🤖 AI Summary
Large language models (LLMs) suffer from high inference costs, and existing layer-wise pruning methods overlook fine-grained redundancy within individual layers.
Method: This paper proposes a training-free, structured pruning approach that operates at the module level—specifically targeting multi-head attention (MHA) and MLP subcomponents within Transformer layers. It introduces a perplexity-based importance scoring mechanism coupled with a heuristic iterative search strategy, enabling structured, fine-grained compression without fine-tuning.

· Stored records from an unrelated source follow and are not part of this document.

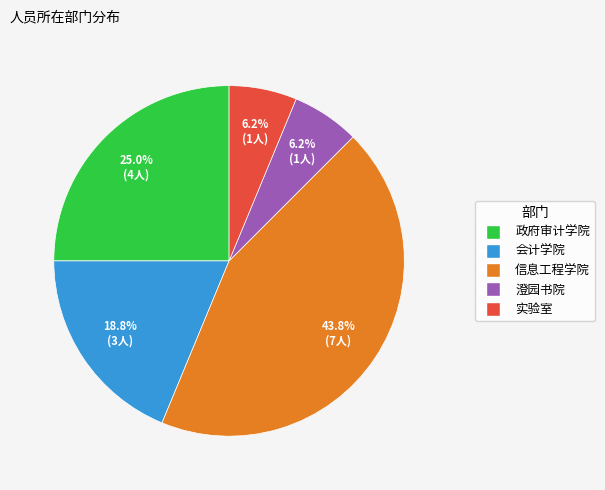

Which slice is the largest?

信息工程学院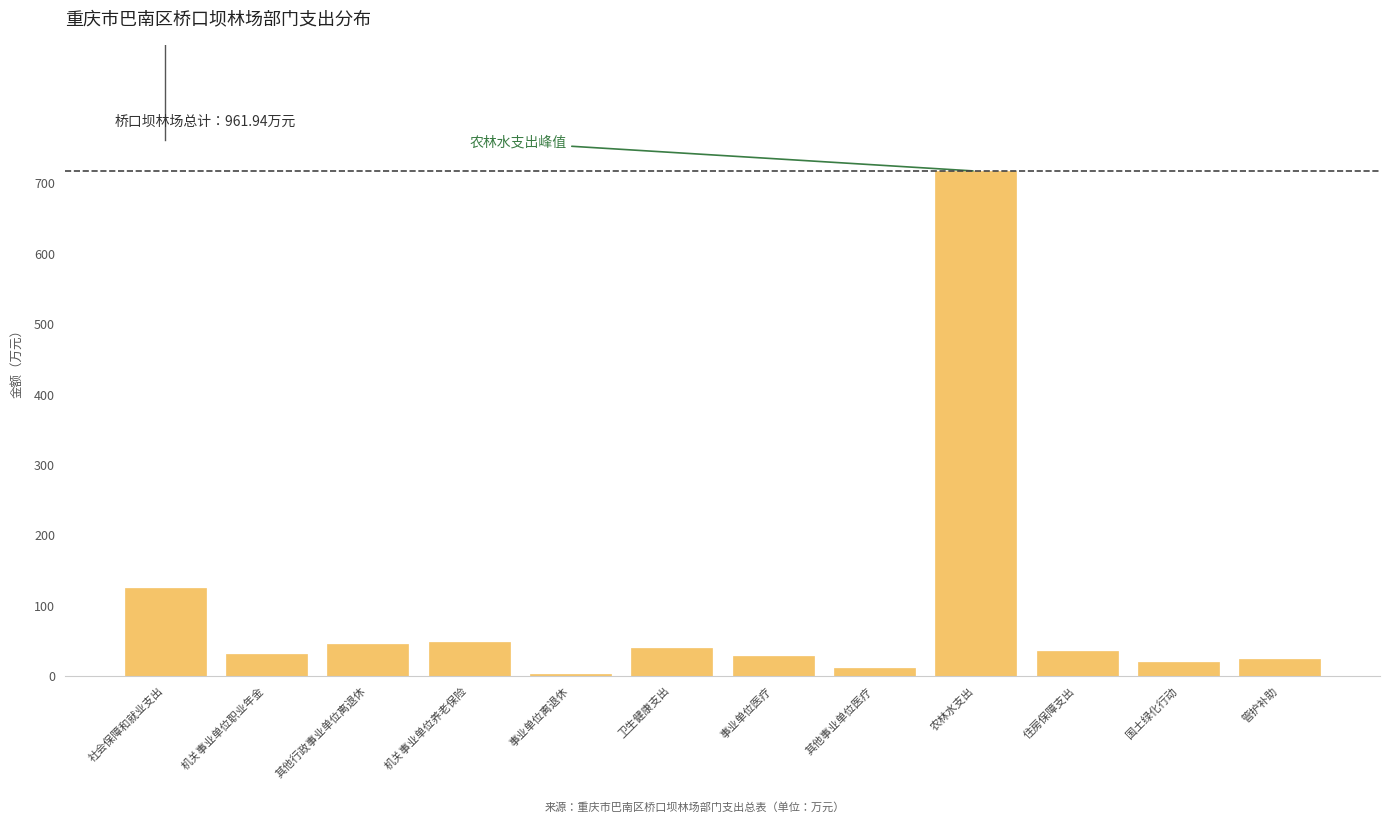

The chart shows a value of 47.8 at 机关事业单位养老保险. True or false?

True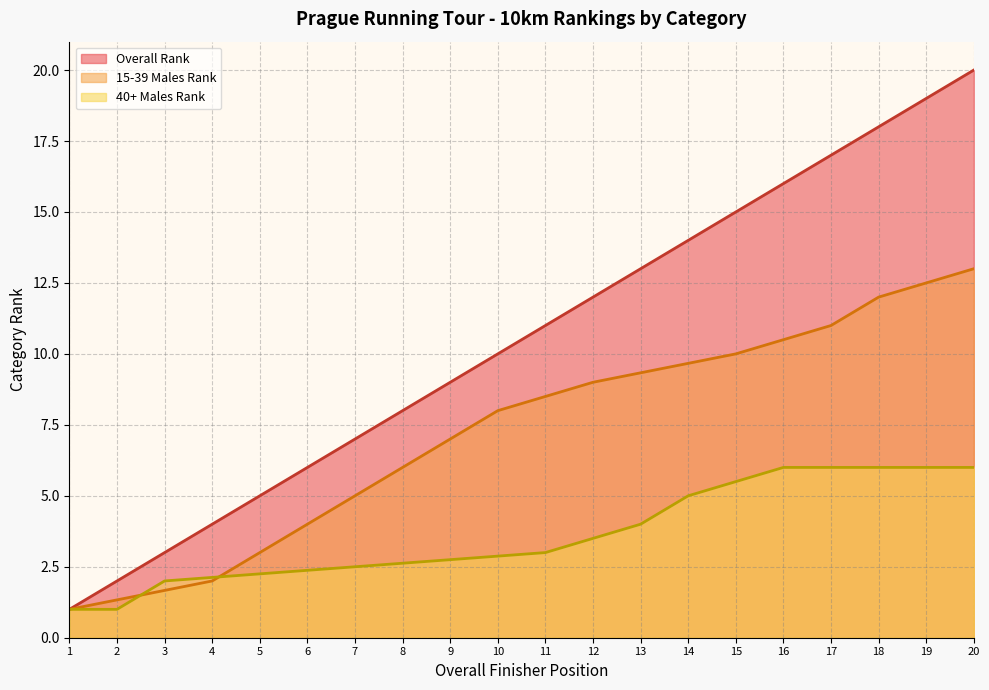

What is the maximum value for 40+ Males?

13.0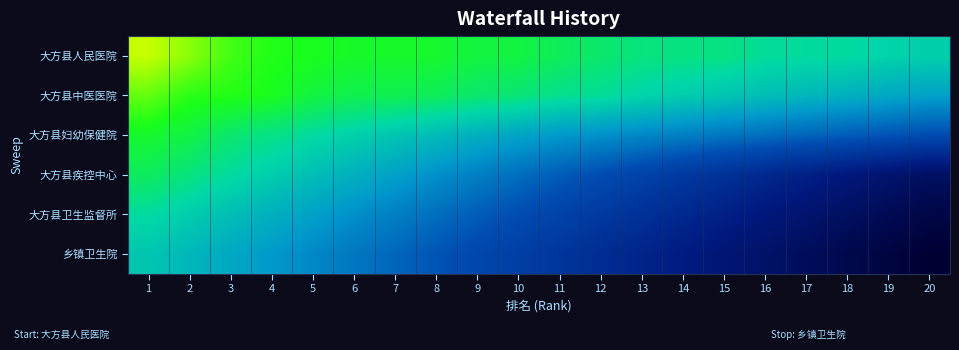

What is the minimum value shown in the chart?

47.0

Contribution/Results: The method is architecture-agnostic and validated across multiple LLMs. Compared to state-of-the-art pruning techniques, it reduces average downstream task accuracy loss by 37% and achieves up to 2.1× inference speedup. By pruning at the MHA/MLP level rather than coarser layer-level units, it significantly improves compression granularity and practical deployability.
📝 Abstract
With the rapid growth in the size and complexity of large language models (LLMs), the costs associated with their training and inference have escalated significantly. Research indicates that certain layers in LLMs harbor substantial redundancy, and pruning these layers has minimal impact on the overall performance. While various layer pruning methods have been developed based on this insight, they generally overlook the finer-grained redundancies within the layers themselves. In this paper, we delve deeper into the architecture of LLMs and demonstrate that finer-grained pruning can be achieved by targeting redundancies in multi-head attention (MHA) and multi-layer perceptron (MLP) blocks. We propose a novel, training-free structured pruning approach called BlockPruner. Unlike existing layer pruning methods, BlockPruner segments each Transformer layer into MHA and MLP blocks. It then assesses the importance of these blocks using perplexity measures and applies a heuristic search for iterative pruning. We applied BlockPruner to LLMs of various sizes and architectures and validated its performance across a wide range of downstream tasks. Experimental results show that BlockPruner achieves more granular and effective pruning compared to state-of-the-art baselines.